In mid-May, the CDC released information stating that if you’re fully vaccinated, you aren’t required to wear a mask in public. As expected, this information was met with joy. Who isn’t tired of breathing in their own carbon dioxide? While it may be tempting to see this as the green light to stop wearing a mask entirely, I suggest that you still wear a mask when in public, if not for yourself then for the minimum wage workers who interact with dozens of people daily.
Before the new mask suggestion from the CDC and state specific legislature, people were already overly eager to stop wearing their masks. Oregon is a perfect example of a state where much of the population is skeptical about the legitimacy of the vaccine but also ready for things to reopen as usual.
These new guidelines give skeptical people all the more reason to not wear their masks, even if they aren’t vaccinated.
Very blatant evidence of this issue is the entire state of Texas, where the governor has prohibited governmental bodies (e.g., schools) from requiring masks. It’s preposterous to act like COVID-19 has just disappeared, especially in Texas where only 35% of the population is vaccinated. Impatient adults are selfishly choosing to put children at risk by rushing anti-mask regulation through.
Oregon isn’t much better though, as only 42% of Oregonians are fully vaccinated, according to the Oregon Health Authority. Seeing these numbers should be enough to deter someone from saying the pandemic is over or that we don’t need to wear masks.
I’m not the only one who’s worried though; at an Infectious Diseases Society of America press conference about the new CDC guidelines, Dr. Jeffery Duchin, liaison between the CDC and the IDSA, said, “What the CDC did though was sub-optimal and allowed for misimpression that the mask mandates have been lifted.”

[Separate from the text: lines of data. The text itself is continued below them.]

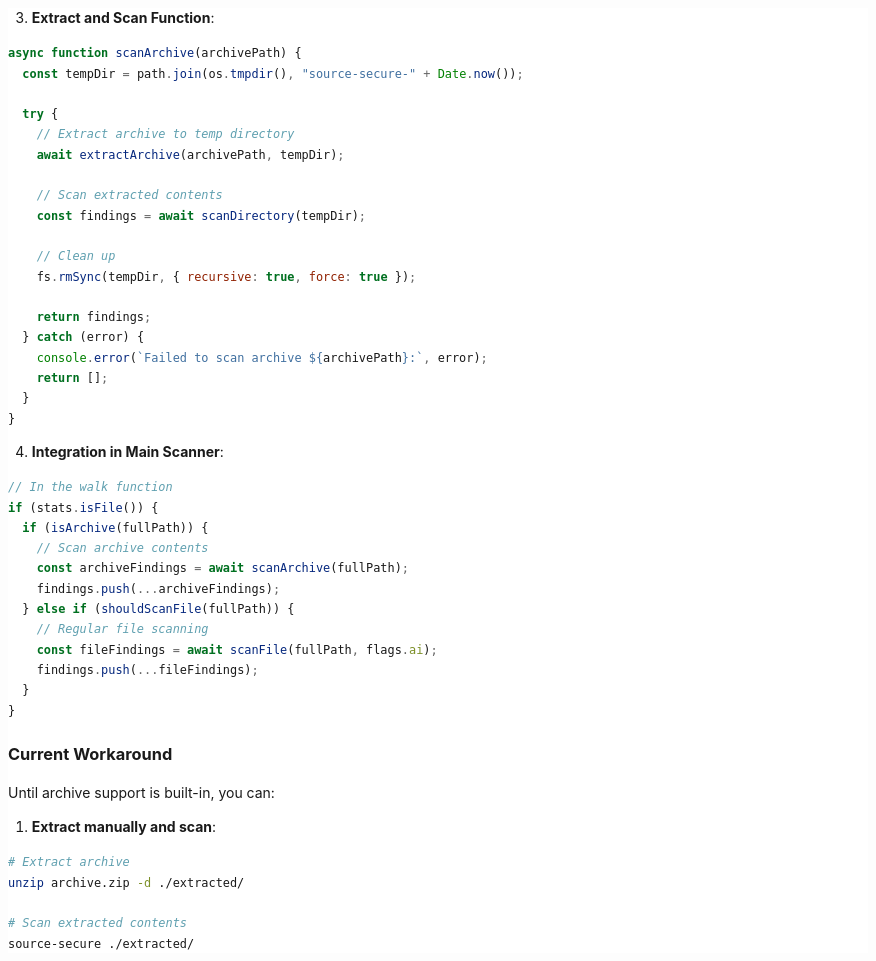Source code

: 3. **Extract and Scan Function**:

```javascript
async function scanArchive(archivePath) {
  const tempDir = path.join(os.tmpdir(), "source-secure-" + Date.now());

  try {
    // Extract archive to temp directory
    await extractArchive(archivePath, tempDir);

    // Scan extracted contents
    const findings = await scanDirectory(tempDir);

    // Clean up
    fs.rmSync(tempDir, { recursive: true, force: true });

    return findings;
  } catch (error) {
    console.error(`Failed to scan archive ${archivePath}:`, error);
    return [];
  }
}
```

4. **Integration in Main Scanner**:

```javascript
// In the walk function
if (stats.isFile()) {
  if (isArchive(fullPath)) {
    // Scan archive contents
    const archiveFindings = await scanArchive(fullPath);
    findings.push(...archiveFindings);
  } else if (shouldScanFile(fullPath)) {
    // Regular file scanning
    const fileFindings = await scanFile(fullPath, flags.ai);
    findings.push(...fileFindings);
  }
}
```

### Current Workaround

Until archive support is built-in, you can:

1. **Extract manually and scan**:

```bash
# Extract archive
unzip archive.zip -d ./extracted/

# Scan extracted contents
source-secure ./extracted/
```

I find that the hardest part of all of this is how it affects public trust of science and government. It was hard enough to convince people that we really do need to wear masks and that the government and scientists are not lying. I don’t know if it’s possible to convince those same people that even though the CDC says you don’t have to wear a mask, you definitely still should.
In the end it comes down to people’s ability to think critically. Inform yourself by using the websites of the CDC, the IDSA, and the WHO to find statistics and trying to understand the basics of the pandemic. If everyone did this rationally, it would be obvious that we should still wear masks, at least a little longer.
In a matter of time, the pandemic really will be in the rearview, but for now it is still all around us taking lives.
Out of respect for the millions of people who lost their lives to COVID-19, continue to wear a mask until more are vaccinated. And if you’re not vaccinated, make it happen ASAP. If you’re in Lane County there are lots of vaccine resources, so there’s really no reason not to get it.
A post-pandemic world is possible; everyone has to do their part just a little while longer. Get a vaccine, wear a mask and act like others are worth saving.